Indeed, the type and quality of the cork is indirectly related to the quality of the wine: natural cork is more expensive than substitutes, and therefore most producers use it only for their best wines. Moreover, the longer the cork, the more expensive it is and the less often it can be found in a bottle with mediocre wine.


True, in order to examine the cork, you need to remove the protective cap from it. In our wine supermarkets and boutiques, this behavior is not welcomed, and you will most likely be asked to buy a “bad” bottle, so curiosity and inquisitiveness can cost you bottles of the “wrong” wine and wasted money.

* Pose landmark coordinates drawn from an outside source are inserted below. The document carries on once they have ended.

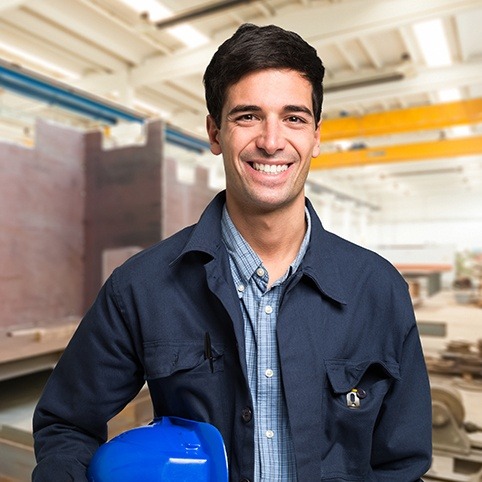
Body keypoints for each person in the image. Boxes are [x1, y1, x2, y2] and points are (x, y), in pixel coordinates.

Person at [32, 23, 432, 481]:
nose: (271, 140)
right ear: (215, 132)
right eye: (248, 116)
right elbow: (65, 423)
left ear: (316, 137)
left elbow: (402, 464)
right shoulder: (143, 287)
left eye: (294, 117)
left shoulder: (377, 291)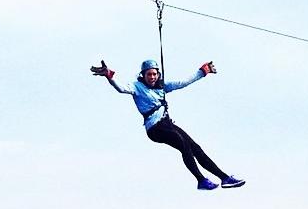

Therefore, you should not experiment, especially since the “capsule” itself can give the same information. If it is unevenly cut and made of the cheapest shrink film, then you can hardly count on expensive cork under it and good wine. On the contrary, if this decorative element is made of aluminum foil, tightly and evenly fits the bottle, then this increases the chances of buying wine, which the manufacturer himself positions as one of his best.

In some cases, the appearance of the cap can say even more: for example, if on the top of a French wine capsule you see a stylized seal of green or of blue color in the form of a female profile, then in your hands you are holding wine that was produced for domestic market France, and all due taxes have been paid from him.

And the capsule of Austrian wine (with the exception of table wine) must carry, also on top, the image of the Austrian flag (three stripes - two red and one white). Under such protective caps, you will undoubtedly find just the good old cork.

Despite all the assurances of the cork industry leaders that their alternative products are designed for long-term storage wines, few producers still dare to use something other than natural cork for their collection wines. The traditional bark cork reigns supreme in this segment. Quercus suber. Whether they are right or it's just "unhealthy conservatism" - time will tell.